Horse racing: Dubai racing purse $26M, but field short on stars
Associated Press Writer
DUBAI, United Arab Emirates — The world's richest horse race is even more gilded.
The eight-race Dubai World Cup on Saturday has swelled to $26.25 million in prize money, including $10 million for the showcase event.
The venue in the new $2 billion facility holds 60,000 spectators and is expected to anchor a desert mini-city with canals and marina. But the field for the premier World Cup race is having trouble keeping pace with the high-rolling glamour.

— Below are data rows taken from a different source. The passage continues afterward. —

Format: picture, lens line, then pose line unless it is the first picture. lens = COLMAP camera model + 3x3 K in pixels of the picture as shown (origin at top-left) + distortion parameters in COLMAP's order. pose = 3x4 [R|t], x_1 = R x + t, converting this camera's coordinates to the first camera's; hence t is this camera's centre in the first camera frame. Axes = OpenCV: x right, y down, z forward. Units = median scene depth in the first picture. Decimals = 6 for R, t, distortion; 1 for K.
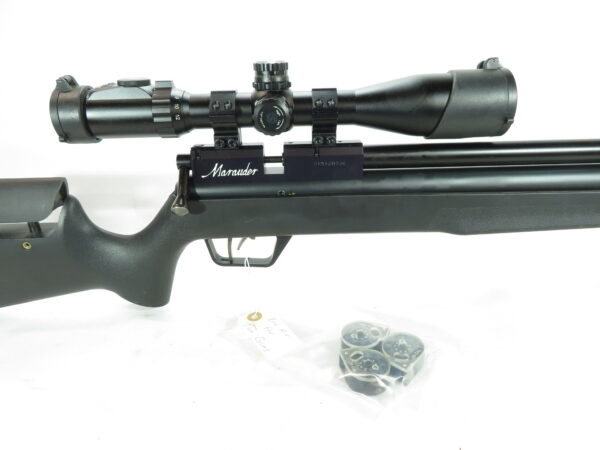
lens RADIAL K [[439.8, 0, 300.0], [0, 439.8, 225.0], [0, 0, 1]] dist [-0.004830, 0.041938]
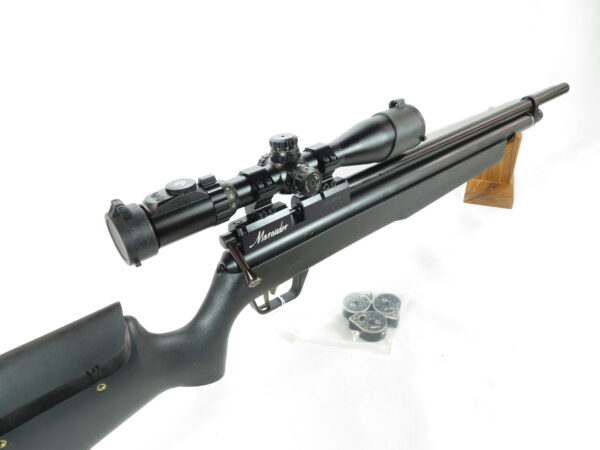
lens RADIAL K [[439.8, 0, 300.0], [0, 439.8, 225.0], [0, 0, 1]] dist [-0.004830, 0.041938]
pose [[0.771718, -0.344518, 0.534563, -0.709880], [0.326288, 0.935983, 0.132185, -0.271383], [-0.545882, 0.072412, 0.834727, -0.014136]]
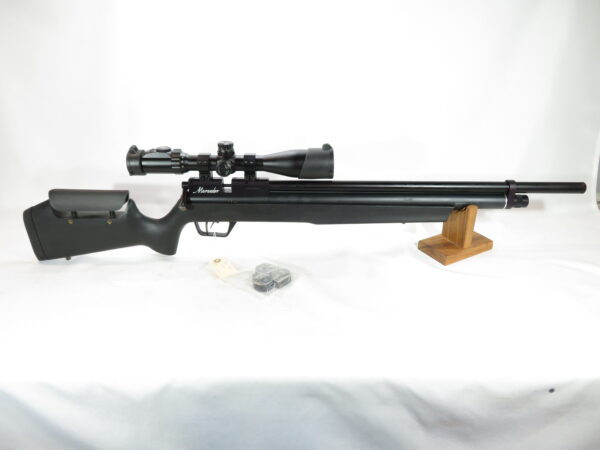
lens RADIAL K [[439.8, 0, 300.0], [0, 439.8, 225.0], [0, 0, 1]] dist [-0.004830, 0.041938]
pose [[0.999231, 0.035808, -0.015992, 0.337137], [-0.035565, 0.999251, 0.015259, -0.003520], [0.016526, -0.014678, 0.999756, -1.137382]]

Several top thoroughbreds expected in Dubai have dropped out, including Japan's two-time Horse of the Year, Vodka. American trainer John Shirreffs' once-star mare, Life is Sweet, was retired after suffering muscle cramps.
Meanwhile, the two entries from the Godolphin Racing stables of Dubai's big-spending ruler, Sheik Mohammed bin Rashid al Maktoum, are considered long shots.
That leaves most attention drifting to Gio Ponti, a two-time 2009 Eclipse Award winner from Castleton Lyons Farm in Kentucky.
The question is how the 5-year-old turf specialist will fare on the synthetic Tapeta surface at the new Meydan Racecourse. His backers take some hope in the second-place finish in November in the Breeders' Cup Classic on the Santa Anita Pro-Ride surface, which is similar to the Meydan track.
Some of Europe's top 10-furlong horses are in the field, including British-trained Gitano Hernando, the Goodwood Stakes winner at Santa Anita in October. The lone Japanese entry, 4-year-old filly Red Desire, looked strong this month in winning the Maktoum Challenge over the same Meydan course.
The two Godolphin horses, Allybar and Mastery, are not considered top contenders.
But the big stage of the World Cup is known for its surprises.
Last year, the mid-ranked Well Armed blew away the field with a 14-length victory — that was so comfortable that jockey Aaron Gryder patted the 6-year-old American gelding's neck 10 strides before the finish.
The pre-race favorites — American-trained Albertus Maximus and Asiatic Boy, the 2008 runner-up — never seriously challenged.
"There are no gimmes at Meydan," said Godolphin's racing manager, Simon Crisford.
In the $5 million, 1½-mile Dubai Sheema Classic, the horse of the moment is Presious Passion, the runner-up in the Breeders' Cup Turf last fall and winner of the Mac Diarmada at Gulfstream on Feb. 28.
"All the races are very competitive, and with so many countries represented we know that we are in for a battle," Crisford said.
Since the 1980s, Sheik Mohmammad has turned Godolphin into a major force in racing with purchases of top bloodstock around the world and establishing American operations in Kentucky and South Carolina. But there is one coveted trophy that has eluded him — the Kentucky Derby.
One of Godolphin's Churchill Downs hopefuls, Vale of York, was scratched from one of the World Cup races, the UAE Derby, after finishing a disappointing fifth in the colt's first start of the year at Meydan this month.
Godolphin said the Breeders' Cup Juvenile winner was pulled because of a bout with colic.
The $2 million, 1 3/16-mile UAE Derby is seen as a key prep race for the Kentucky Derby on May 1.
For Godolphin, the World Cup will also serve as a debut for its No. 2 trainer, Mahmood al-Zarooni, who was an assistant to chief trainer Saeed bin Suroor.